The record reflects that Timmie O. Sept[1] worked for the City of Baker as a heavy machine operator. He was injured in the course of his employment on July 18, 1994. His employer began paying temporary total disability benefits at that time until he returned to work on January 3, 1995. Mr. Sept worked continuously from that time. On February 13, 1997, he consulted Dr. Thomas B. Flynn with complaints of pain allegedly continuing since the time of the original accident. On March 20, 1997, Dr. Flynn indicated he felt Mr. Sept was partially and permanently disabled. He restricted lifting to 25 pounds and indicated he should not engage in repetitive bending, stooping, climbing, crawling, or operating heavy equipment. The employer did not have any light duty work. Mr. Sept asked to be paid workers' compensation benefits and was told his claim had prescribed.

On April 11, 1997, he filed what is referred to as a Form 1008 "Disputed Claim for Compensation" seeking supplemental earnings benefits, permanent partial disability and rehabilitation. The employer responded that the claim had prescribed pursuant to LSA-R.S. 23:1221(3)(d)(i) because the employee had not received benefits for more than two years from the time temporary total disability benefits had been last paid and supplemental earnings benefits had not been paid during at least thirteen consecutive weeks.

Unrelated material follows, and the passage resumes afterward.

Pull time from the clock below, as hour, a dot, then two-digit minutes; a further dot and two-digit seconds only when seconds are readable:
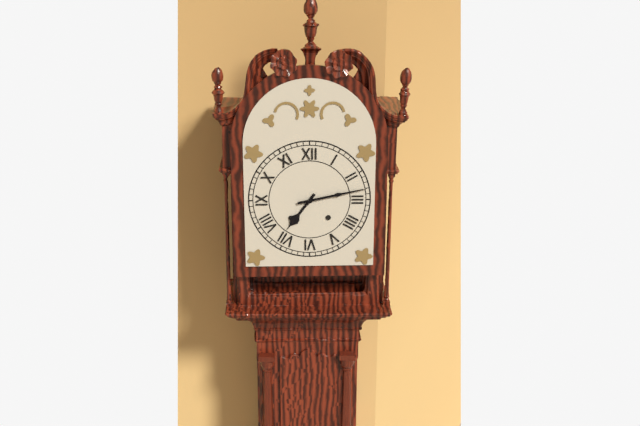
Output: 7.13
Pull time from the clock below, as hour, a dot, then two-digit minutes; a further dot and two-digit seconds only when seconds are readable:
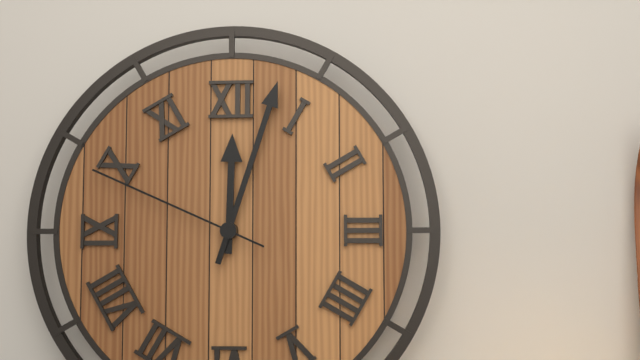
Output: 12.03.49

Claimant then filed a petition seeking supplemental earnings benefits at the temporary total disability rate of $276.64, past due compensation, medical benefits during the period of disability, vocational rehabilitation, penalties of $4,000.00, and attorney fees of $6,500.00. His employer, the City of Baker, filed an answer denying that any benefits were due to claimant and contending that all claims are barred by LSA-R.S. 23:1221(3)(d)(i), 23:1209, and 23:1226 E.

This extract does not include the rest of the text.